Having established that the district court erred by imposing a secured bond without written findings, the court moved to the question of whether defendant’s rights were flagrantly violated and whether his case suffered irreparable prejudice to support dismissal of the charges against him under G.S. 15A-954. The court concluded that defendant had not been irreparably prejudiced, looking to the superior court’s own findings, pointing to Finding No. 12 that “the court does not find, that the $250 cash bond and subsequent time in custody affected defendant’s ability to prepare his case in superior court, or otherwise to consult with counsel to be ready for trial.” Id. at 14 (cleaned up). Because the superior court’s own findings showed no prejudice and the findings were not challenged on appeal, the court determined it was error to grant defendant’s motion to dismiss.

Trial court did not err in denying defendant’s request to withdraw his plea as defendant did not provide just and fair reason for withdrawing the plea.

State v. Scott, COA23-936, ___ N.C. App. ___ (June 4, 2024). In this New Hanover County case, defendant appealed after a guilty plea to four counts of selling crack cocaine, arguing error in denying his motion to withdraw his guilty plea and failing to advise him of the consequences of pleading guilty. The Court of Appeals denied defendant’s petition for review of the trial court’s advice regarding his guilty plea, and found no error.

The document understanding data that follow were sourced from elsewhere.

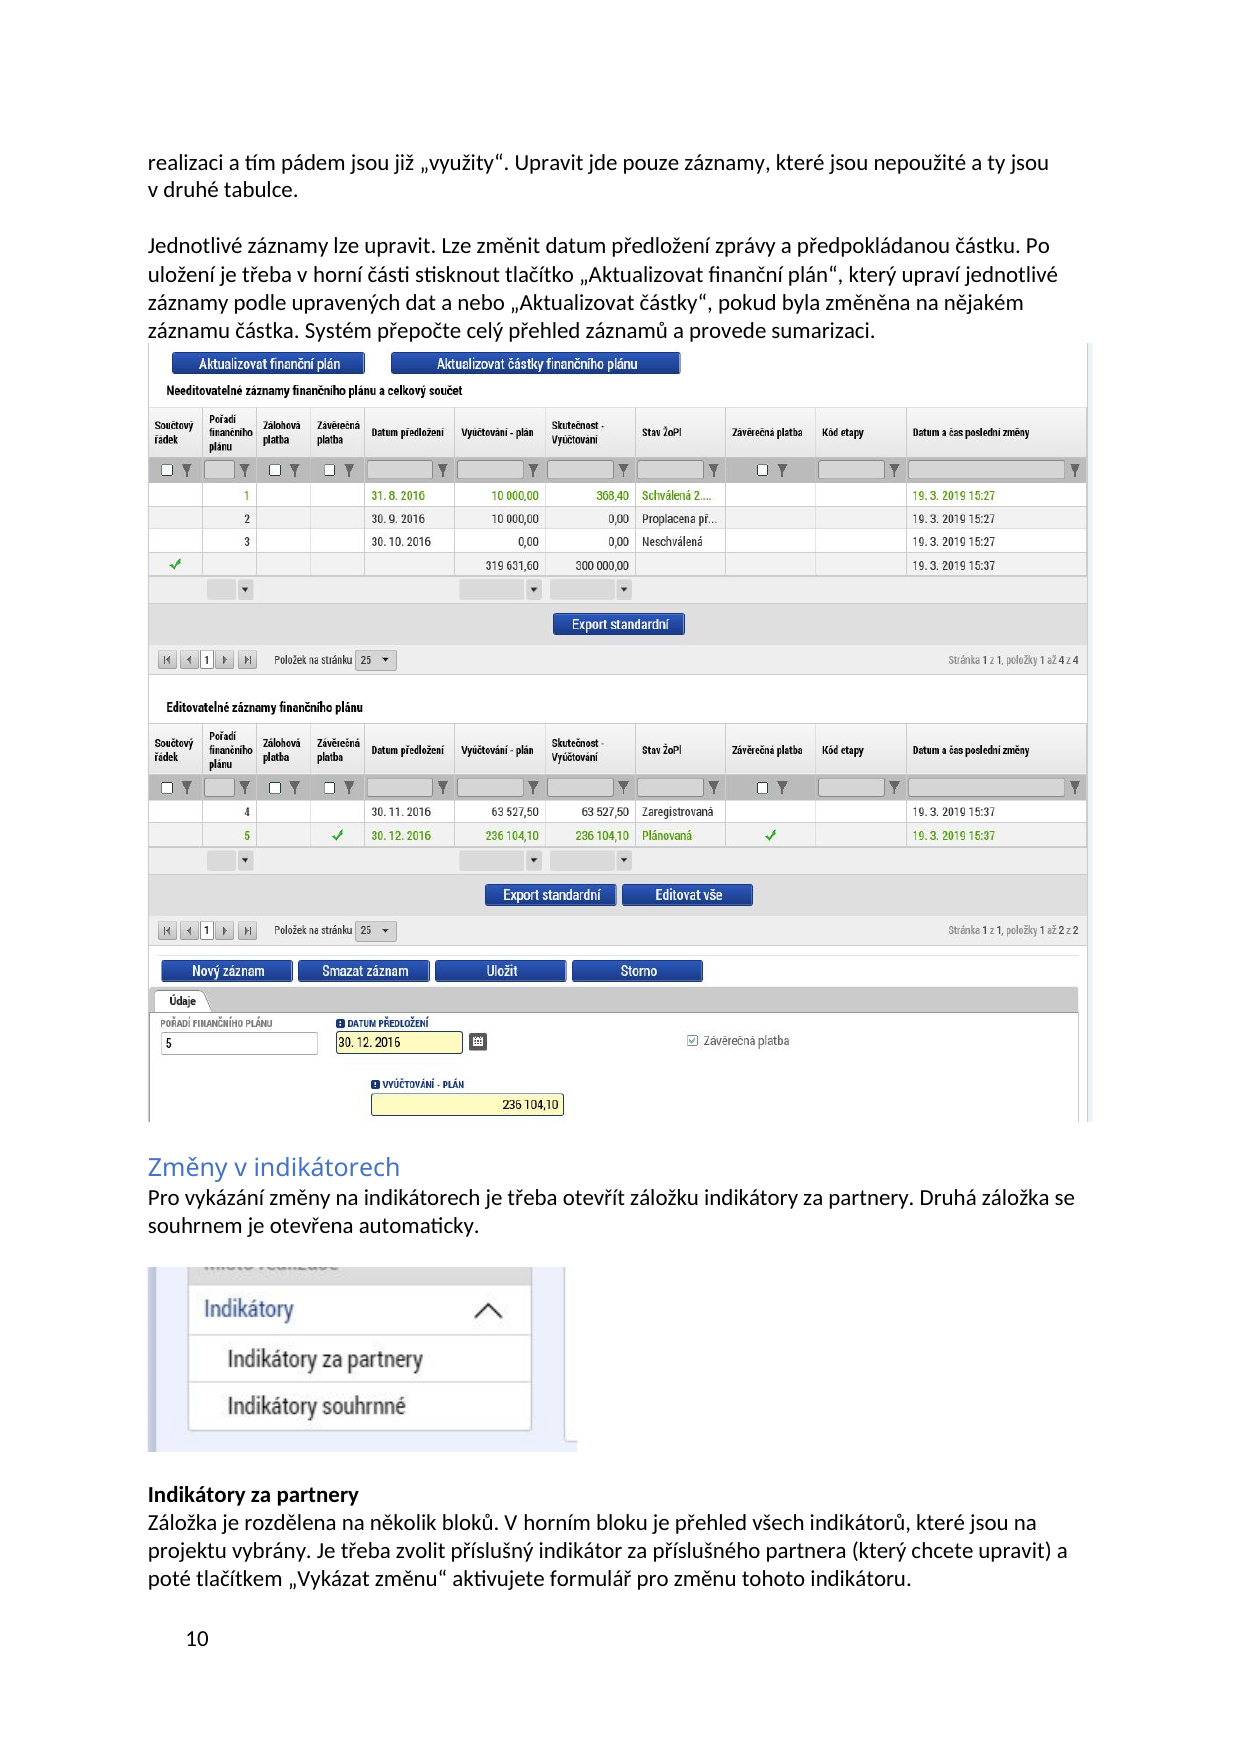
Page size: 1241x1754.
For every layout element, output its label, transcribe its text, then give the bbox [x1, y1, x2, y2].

text Jednotlivé záznamy lze upravit. Lze změnit datum předložení zprávy a předpokládanou částku. Po uložení je třeba v horní části stisknout tlačítko „Aktualizovat finanční plán“, který upraví jednotlivé záznamy podle upravených dat a nebo „Aktualizovat částky“, pokud byla změněna na nějakém záznamu částka. Systém přepočte celý přehled záznamů a provede sumarizaci. [148, 232, 1093, 343]
text Indikátory za partnery [148, 1480, 1093, 1508]
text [148, 148, 1093, 204]
text Záložka je rozdělena na několik bloků. V horním bloku je přehled všech indikátorů, které jsou na projektu vybrány. Je třeba zvolit příslušný indikátor za příslušného partnera (který chcete upravit) a poté tlačítkem „Vykázat změnu“ aktivujete formulář pro změnu tohoto indikátoru. [148, 1508, 1093, 1592]
picture [147, 1267, 578, 1452]
text Pro vykázání změny na indikátorech je třeba otevřít záložku indikátory za partnery. Druhá záložka se souhrnem je otevřena automaticky. [148, 1183, 1093, 1239]
text Změny v indikátorech [148, 1149, 1093, 1183]
picture [147, 343, 1093, 1122]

Between September 2017 and May 2018, defendant sold crack cocaine to confidential informants working for the Wilmington Police Department while being recorded on video. Defendant reached a plea agreement where he would plead guilty to four counts of selling crack cocaine and other charges would be dismissed, and the State prayed for judgment to be continued with defendant on pretrial release with the presumption that defendant would testify in an unrelated matter. While on pretrial release, defendant was arrested for possession of a firearm by a felon and other charges, and his pretrial release was revoked. Defendant subsequently decided not to testify for the State in the unrelated matter, and the State prayed for judgment on defendant’s plea, leading to his sentencing in January 2023. At the sentencing defendant moved to withdraw his plea, but the trial court denied his motion after reviewing the plea colloquy.

Considering defendant’s first issue, the Court of Appeals explained that defendant’s side agreement to testify for the State was not put before the trial court, and thus his argument that the trial court did not advise him of the possible consequences was not appealable. This led defendant to file a petition for writ of certiorari. Looking to the record, the court noted that it was defendant’s choice not to put the agreement for his testimony on the plea transcript, as he did not want to be seen cooperating with the State. The court noted that the trial court still attempted to advise defendant of possible consequences, and found no merit in his petition.

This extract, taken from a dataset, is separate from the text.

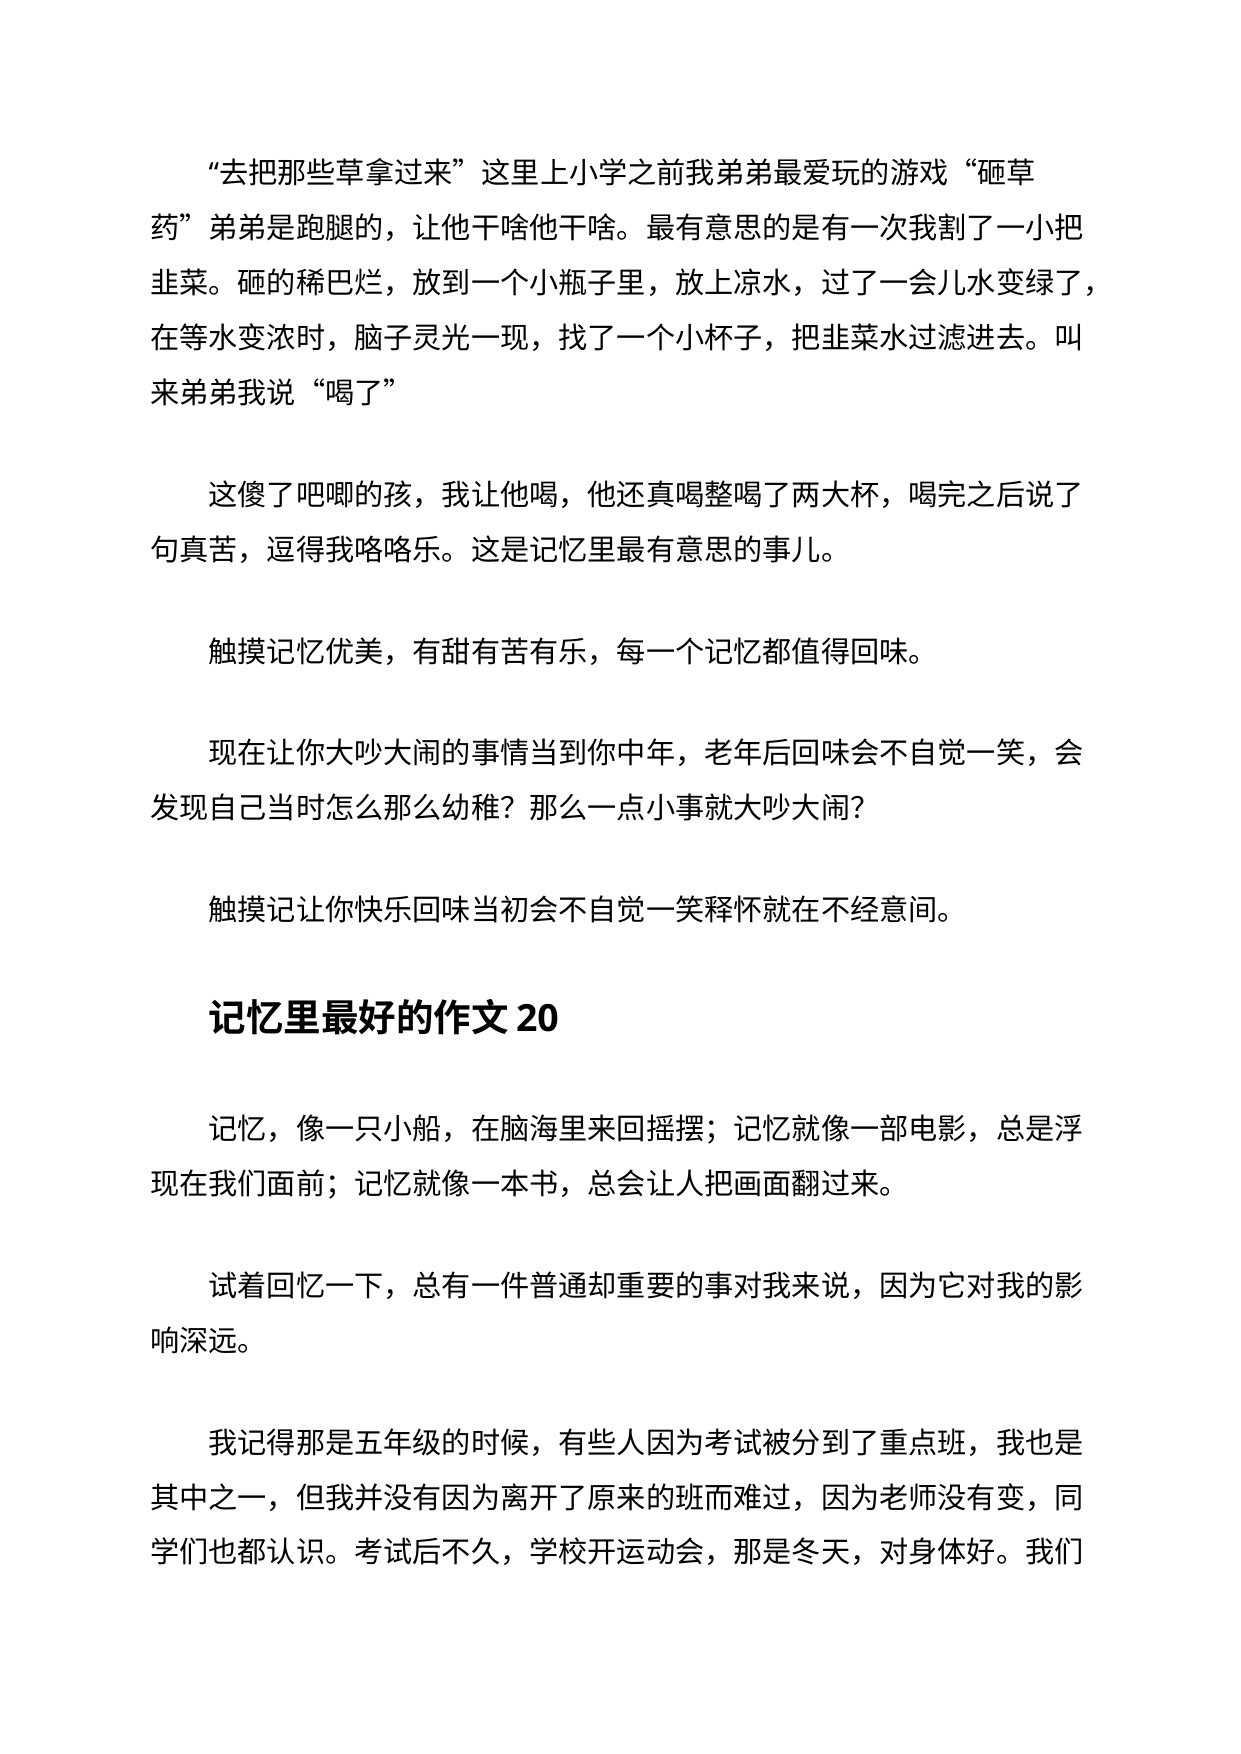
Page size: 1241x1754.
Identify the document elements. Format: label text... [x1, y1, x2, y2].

Moving to defendant’s motion to withdraw his plea, the court explored defendant’s argument about an “order for his arrest” that the State delayed serving on defendant before his plea, finding no clear evidence of this issue. Slip Op. at 8-9. The court did find clear evidence that defendant did not provide a just and fair reason for withdrawing his plea, as the State’s evidence against defendant was strong, defendant had ample time to review and prepare prior to entering his plea, and the trial court explained the possible outcomes from his plea prior to entering it. Instead, the record showed defendant “was dissatisfied with the outcome of his plea despite being made fully aware of said outcome prior to entering the plea.” Id. at 9.